È con una lunga lettera che il comitato di redazione de La Gazzetta dello Sport annuncia il no secco a GazzaBet, il nuovo bookmaker del panorama delle scommesse italiano. In sostanza da oggi il marchio storico de La Rosa sarà associato a quello delle scommesse e dei pronostici. La redazione del principale quotidiano sportivo italiano non ci sta.

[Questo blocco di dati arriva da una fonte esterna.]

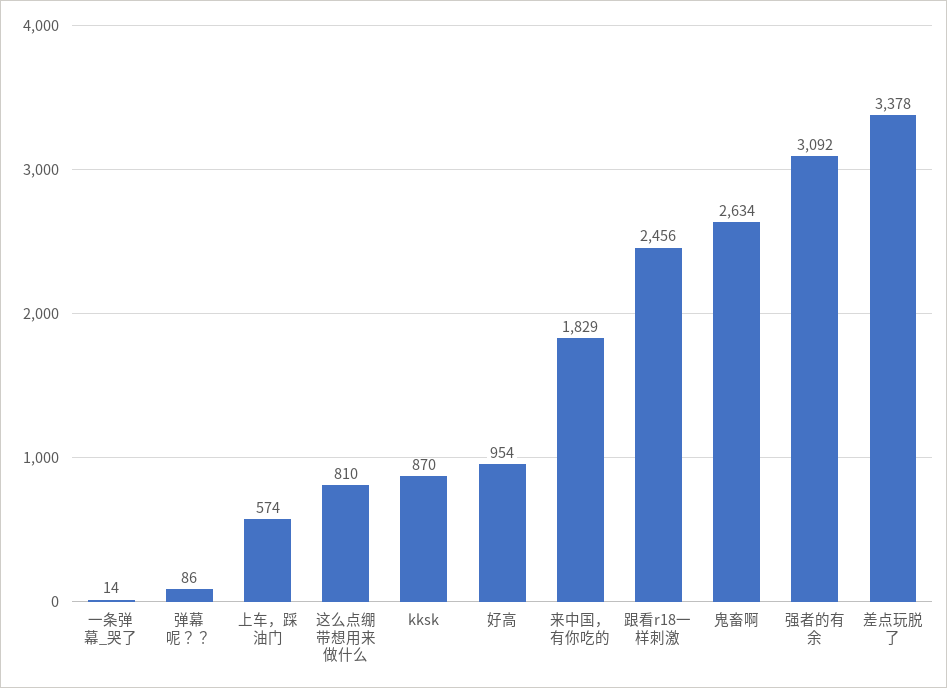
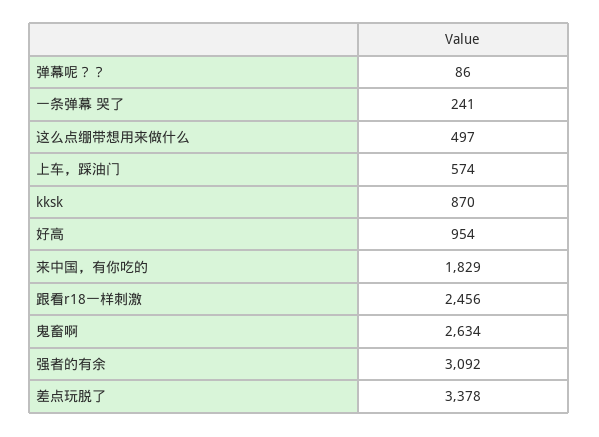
一条弹幕_哭了: 14 -> 241
这么点绷带想用来做什么: 810 -> 497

“Cari lettori, alla fine il giorno di GazzaBet è arrivato. Oggi trovate le quote per scommettere con l’agenzia che associa il marchio della Gazzetta dello Sport al business del “betting”. Quello che non trovate, invece, sono le nostre firme su quotidiano, sito internet e digital edition: le abbiamo tolte dagli articoli come gesto di protesta, per ribadire con forza (e per l’ennesima volta) il nostro “no” a questa iniziativa.” Inizia così il comunicato, durissimo, contro le decisioni di Rcs MediaGroup.

Le penne storiche del calcio italiano pongono alcuni problemi, ad onor del vero, fondati, come quello sui possibili conflitti d’interesse: tra gli azionisti Rcs, infatti, ci sono azionisti di squadre di calcio del nostro campionato (Fiorentina, Torino e Juventus). In realtà il timore è un altro: “La redazione non sarà mai coinvolta nella lavorazione degli spazi riservati a GazzaBet, ma anche il solo dubbio che un giornalista della Gazzetta dello Sport possa influenzare le quote con il suo lavoro, per quanto impossibile, è per noi un prezzo da pagare inaccettabile.”

Sul web impazza intanto la campagna No GazzaBet che travalica i confini stessi della redazione fino a coinvolgere moltissimi lettori, indignati per la scelta della proprietà del noto quotidiano sportivo.